As soon as Doug walked away, Charlie hurried into the storeroom in the back, past the floor-to-ceiling shelves and into the small washroom. He closed the door and locked it, then leaned over the toilet, his arms braced against the wall, afraid he might throw up. He gasped for breath, trying to calm himself, waiting for the trembling to stop.
The hunter was leaving? The cops were dropping the whole case? So now things would go on as before. Now . . .
He went to the mirror over the sink and unbuttoned his shirt. The sore, red spot was not only still there, it was worse. The red rash had turned a dark brown, and there was an odor coming from it. He hurriedly pulled some paper towels from the dispenser, ran some cold water over them, and tried to dab the area clean. Some brown ooze came off on the towel, but the mark itself wouldn’t go away. He held the wet towel there for a long moment as if the cool water would relieve the fierce burning, but there was no relief.

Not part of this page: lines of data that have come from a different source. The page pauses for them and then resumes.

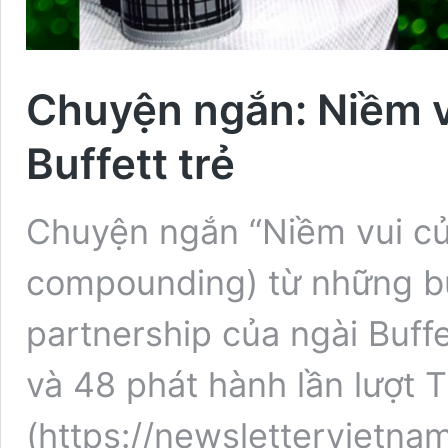
Chuyện ngắn: Niềm vu
Buffett trẻ
Chuyện ngắn “Niềm vui của 
compounding) từ những bứ
partnership của ngài Buffe
và 48 phát hành lần lượt 
(https://newslettervietn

He began to shudder. “Oh, please. I’m only trying to survive around here. I didn’t mean it—please—I swear, I didn’t mean it.”
One of the more bizarre incidents of the great flood of
1953
was the washing out of the Hyde River Cemetery in which some thirty-six coffins were unearthed and carried away by the raging floodwaters. Of the thirty-three coffins recovered, eighteen contained no remains and were apparently buried empty. What became of the bodies? Were there any bodies to begin with? The secret of the empty coffins was buried with them in a new cemetery and has remained a mystery to this day.
From
World of the Dim Unknown: True Accounts of the Bizarre and the Supernatural,
edited by Fraser Sullivan
T
HURSDAY
AFTERNOON
, four days after the trucker found her on Wells Peak, Evelyn was ready to go home. Her physical strength had returned; her injuries, none of them major, were well on their way to healing. Being home again with her sons, the dog, and her folks would be the best medicine.
Her son Travis, athletic and handsome at eighteen, had driven the family pickup with its camper back from the parking area at the base of the Staircase Trail. Now, with Travis driving, her mother, Audrey, sitting beside her, and her father, Elbert, following in his Ford, Evelyn stopped by the Tamarack Motel in West Fork to visit with Steve one more time before heading back over Johnson’s Pass to Oak Springs and home. They met in the parking lot outside Steve’s room. Evelyn wanted to be outdoors, in the sunshine. She had asked her parents and her son for a few private moments with Steve.
“You look great,” Steve said, and meant it.
“I’m standing. I’m walking, I’m talking. That’s got to be some improvement.”
Evelyn wasn’t beautiful in the traditional sense, but Steve had always thought her very attractive. She was tall and strong, normally had a mischievous glint in her eyes, and tended to face life with a patiently assertive nature and a sense of humor that he had always admired.
“So we know about me,” she said. “How are you doing?”
He knew she wouldn’t accept any answer but an honest one. “I’m sad, I’m angry, I’m unsettled.”